■ Teks yang Diekstrak ■
□ □ □ □ □ □ □
Senin, 23 April 2012

Memihak Orang Miskin, Memihak Keadilan


A. Luluk Widyawan, Pr 
Kitab Suci memberi gambaran tentang kemiskinan dalam beberapa kategori. Kemiskinan sebagai bentuk penindasan dan penipuan. Dalam Kitab-kitab Perjanjian Lama, dikisahkan orang menjadi miskin karena ditindas oleh seseorang atau pemerintah (bdk., Amsal 14:31, 22:7, 28:15). Mereka mempraktikkan hukum yang tidak adil dan mengubah takaran sebagai bentuk eksploitasi. Kedua, kemiskinan dianggap sebagai kesalahan atau hukuman. Kitab Ayub mengisahkan, Tuhan membawa pencobaan kepada Ayub (Ayub 1:12-19). Ketiga, kemiskinan disebabkan oleh kemalasan, keputusasaan dan kerakusan. Amsal menulis seseorang menjadi miskin karena kebiasaan buruk dan apatisnya (bdk., Amsal 10:4, 13:4, 19:15, 20:13, 23:21).
Penyebab lain kemiskinan ialah budaya miskin. Kemiskinan menyebabkan kemiskinan lanjutan dan siklus itu tidak mudah dihentikan. Orang yang bertumbuh dalam budaya statis semacam itu membutuhkan daya juang atau pendidikan sehingga dapat memperbaiki keadaannya. Dalam situasi demikian, “orang kaya dan orang miskin bertemu, yang membuat mereka semua adalah Tuhan” (bdk., Amsal 22:2). Tuhan menghendaki perjumpaan, antara orang kaya dan orang miskin.
□ □ □ □ □ □ □
■ Data untuk Tugas ■
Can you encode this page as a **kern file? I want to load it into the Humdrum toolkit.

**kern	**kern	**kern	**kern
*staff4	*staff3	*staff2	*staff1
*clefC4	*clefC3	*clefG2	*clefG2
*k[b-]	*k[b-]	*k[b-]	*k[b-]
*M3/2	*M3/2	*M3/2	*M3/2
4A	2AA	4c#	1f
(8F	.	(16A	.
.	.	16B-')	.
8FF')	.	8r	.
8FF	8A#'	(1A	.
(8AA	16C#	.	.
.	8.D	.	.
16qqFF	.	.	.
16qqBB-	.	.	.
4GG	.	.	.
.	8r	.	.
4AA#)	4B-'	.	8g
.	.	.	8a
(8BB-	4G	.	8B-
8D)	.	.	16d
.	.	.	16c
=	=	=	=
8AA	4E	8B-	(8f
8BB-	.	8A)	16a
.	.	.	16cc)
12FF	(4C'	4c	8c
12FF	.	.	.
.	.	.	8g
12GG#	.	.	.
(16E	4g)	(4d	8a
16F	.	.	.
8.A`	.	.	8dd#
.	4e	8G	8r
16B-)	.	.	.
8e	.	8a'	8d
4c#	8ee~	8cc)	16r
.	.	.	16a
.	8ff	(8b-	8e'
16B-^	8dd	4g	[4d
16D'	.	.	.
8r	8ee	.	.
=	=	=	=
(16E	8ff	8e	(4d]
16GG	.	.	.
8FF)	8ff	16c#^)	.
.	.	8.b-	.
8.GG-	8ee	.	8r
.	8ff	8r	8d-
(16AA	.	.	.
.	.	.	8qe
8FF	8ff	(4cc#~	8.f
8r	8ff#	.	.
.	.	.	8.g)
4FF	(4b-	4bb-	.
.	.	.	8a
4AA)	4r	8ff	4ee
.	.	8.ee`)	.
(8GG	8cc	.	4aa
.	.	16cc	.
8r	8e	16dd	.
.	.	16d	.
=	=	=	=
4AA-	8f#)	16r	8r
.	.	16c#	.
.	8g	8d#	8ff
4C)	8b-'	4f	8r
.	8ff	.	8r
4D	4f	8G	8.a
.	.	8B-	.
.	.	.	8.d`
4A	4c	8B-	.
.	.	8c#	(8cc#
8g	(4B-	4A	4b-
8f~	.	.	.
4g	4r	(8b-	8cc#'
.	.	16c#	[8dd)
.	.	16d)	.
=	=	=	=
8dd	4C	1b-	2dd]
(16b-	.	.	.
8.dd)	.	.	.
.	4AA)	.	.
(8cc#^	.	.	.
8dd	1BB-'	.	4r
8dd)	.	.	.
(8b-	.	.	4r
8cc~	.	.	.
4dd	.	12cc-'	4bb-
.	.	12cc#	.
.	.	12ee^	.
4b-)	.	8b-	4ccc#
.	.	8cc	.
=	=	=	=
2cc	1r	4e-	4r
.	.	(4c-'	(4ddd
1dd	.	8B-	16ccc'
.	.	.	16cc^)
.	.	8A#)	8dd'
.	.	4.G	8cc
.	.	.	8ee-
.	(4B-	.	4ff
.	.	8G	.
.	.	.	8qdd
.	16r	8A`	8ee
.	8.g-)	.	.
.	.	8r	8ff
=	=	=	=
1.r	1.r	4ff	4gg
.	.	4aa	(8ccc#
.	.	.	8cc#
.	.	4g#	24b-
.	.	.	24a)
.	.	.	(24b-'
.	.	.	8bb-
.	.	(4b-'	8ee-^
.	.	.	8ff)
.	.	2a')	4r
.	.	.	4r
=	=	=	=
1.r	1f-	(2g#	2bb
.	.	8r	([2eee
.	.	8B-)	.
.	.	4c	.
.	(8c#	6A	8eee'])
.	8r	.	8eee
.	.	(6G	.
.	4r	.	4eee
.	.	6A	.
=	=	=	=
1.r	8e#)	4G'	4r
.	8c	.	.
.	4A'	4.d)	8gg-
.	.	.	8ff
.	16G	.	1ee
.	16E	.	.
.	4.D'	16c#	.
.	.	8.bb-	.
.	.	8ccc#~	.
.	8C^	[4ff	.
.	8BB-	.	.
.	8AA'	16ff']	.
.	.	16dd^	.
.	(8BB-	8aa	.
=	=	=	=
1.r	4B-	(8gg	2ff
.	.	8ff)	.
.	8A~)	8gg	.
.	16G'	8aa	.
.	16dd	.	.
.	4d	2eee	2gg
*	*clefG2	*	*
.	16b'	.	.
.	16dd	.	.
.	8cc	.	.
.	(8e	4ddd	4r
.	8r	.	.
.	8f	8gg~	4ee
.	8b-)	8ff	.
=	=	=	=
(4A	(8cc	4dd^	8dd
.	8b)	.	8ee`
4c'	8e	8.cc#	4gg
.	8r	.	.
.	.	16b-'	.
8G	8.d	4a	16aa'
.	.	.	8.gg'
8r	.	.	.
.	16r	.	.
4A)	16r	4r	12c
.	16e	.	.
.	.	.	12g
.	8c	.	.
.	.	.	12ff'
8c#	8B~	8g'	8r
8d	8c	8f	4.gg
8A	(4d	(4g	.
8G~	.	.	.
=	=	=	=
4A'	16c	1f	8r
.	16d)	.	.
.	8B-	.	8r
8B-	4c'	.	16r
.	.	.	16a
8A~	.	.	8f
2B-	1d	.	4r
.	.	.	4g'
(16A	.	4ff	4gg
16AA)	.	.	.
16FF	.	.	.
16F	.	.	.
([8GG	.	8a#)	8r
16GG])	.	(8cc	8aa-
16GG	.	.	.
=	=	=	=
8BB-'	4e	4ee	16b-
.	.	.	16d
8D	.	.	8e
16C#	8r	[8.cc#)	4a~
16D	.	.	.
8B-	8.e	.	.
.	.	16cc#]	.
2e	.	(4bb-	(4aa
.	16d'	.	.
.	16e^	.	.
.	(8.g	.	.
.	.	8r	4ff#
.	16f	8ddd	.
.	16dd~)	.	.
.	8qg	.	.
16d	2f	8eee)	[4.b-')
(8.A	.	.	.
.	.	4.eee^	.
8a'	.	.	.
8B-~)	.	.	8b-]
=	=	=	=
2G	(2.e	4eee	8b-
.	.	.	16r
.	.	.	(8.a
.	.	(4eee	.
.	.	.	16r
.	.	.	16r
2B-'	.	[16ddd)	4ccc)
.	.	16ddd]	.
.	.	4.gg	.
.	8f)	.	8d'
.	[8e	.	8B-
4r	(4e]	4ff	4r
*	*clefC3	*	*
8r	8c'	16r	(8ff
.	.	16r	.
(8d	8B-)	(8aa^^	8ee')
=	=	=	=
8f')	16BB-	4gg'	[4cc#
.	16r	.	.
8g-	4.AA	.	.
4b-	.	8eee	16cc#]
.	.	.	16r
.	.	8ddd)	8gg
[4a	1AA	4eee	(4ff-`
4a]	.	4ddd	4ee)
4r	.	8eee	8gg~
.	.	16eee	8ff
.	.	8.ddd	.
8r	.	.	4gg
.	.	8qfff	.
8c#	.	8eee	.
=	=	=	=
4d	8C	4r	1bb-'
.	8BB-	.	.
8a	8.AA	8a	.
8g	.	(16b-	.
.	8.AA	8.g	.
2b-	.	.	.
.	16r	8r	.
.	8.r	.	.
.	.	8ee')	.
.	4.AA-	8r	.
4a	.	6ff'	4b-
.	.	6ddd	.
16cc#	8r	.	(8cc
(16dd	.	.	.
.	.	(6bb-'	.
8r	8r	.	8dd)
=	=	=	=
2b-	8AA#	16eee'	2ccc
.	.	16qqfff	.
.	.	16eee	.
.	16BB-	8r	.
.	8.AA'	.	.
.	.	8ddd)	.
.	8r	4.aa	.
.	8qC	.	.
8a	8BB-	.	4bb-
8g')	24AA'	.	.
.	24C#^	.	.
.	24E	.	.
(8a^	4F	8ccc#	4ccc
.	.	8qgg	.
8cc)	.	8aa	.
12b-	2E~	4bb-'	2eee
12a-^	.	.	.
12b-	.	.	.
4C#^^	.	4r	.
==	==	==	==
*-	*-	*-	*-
□ □ □ □ □ □ □
■ Tugas yang Dikerjakan ■
1. Baris entri mana saja yang mengandung kata "kern"? Tunjukkan dengan menyalin setiap baris itu.
2. Bisakah Anda melanjutkan teks tentang kemiskinan menurut Kitab Suci mulai setelah kalimat terakhirnya?
Teks dan entri di atas merupakan bahan yang terpisah satu sama lain.

■ Jawaban per Tugas ■
1.
Can you encode this page as a **kern file? I want to load it into the Humdrum toolkit.
**kern	**kern	**kern	**kern

2.
Pada saat Revolusi Industri, kemerosotan moralitas mengakibatkan pemerasan terhadap kaum pekerja yang tidak terlindungi undang-undang dan asosiasi.  Ketamakan manusia dan proses produksi secara keseluruhan melahirkan suatu situasi di mana segelintir orang kaya memperbudak kaum pekerja yang tidak memiliki sarana produksi. Paus Leo XIII saat itu mengeluarkan Ensiklik Rerum Novarum yang dengan tegas mengecam pemecahan sosialis yang mengingkari hak milik pribadi. Kaum sosialis berpendapat, penghapusan milik pribadi dan pengalihannya kepada negara, sebagai pemecahan atas masalah kaum pekerja. (art. 3, 7). Ia membela hak-hak kaum pekerja untuk memiliki barang melalui kerja keras mereka. Negara yang meniadakan hak, berarti menindas hak. (art.  8, 9, 23)
Ensiklik Rerum Novarum menjadi titik awal bahwa Gereja berhak berbicara mengenai masalah sosial. Dengan menggunakan prinsip Injil, Gereja berusaha mendamaikan dan mempersatukan kelas-kelas sosial (majikan dan buruh, orang kaya dan miskin). Adalah suatu kesalahan menerima keadaan bahwa suatu kelas masyarakat bertentangan dengan kelas yang lain, seakan-akan terjadi adu domba antara kaum kaya dan kaum miskin. (art. 25-27, 33, 41)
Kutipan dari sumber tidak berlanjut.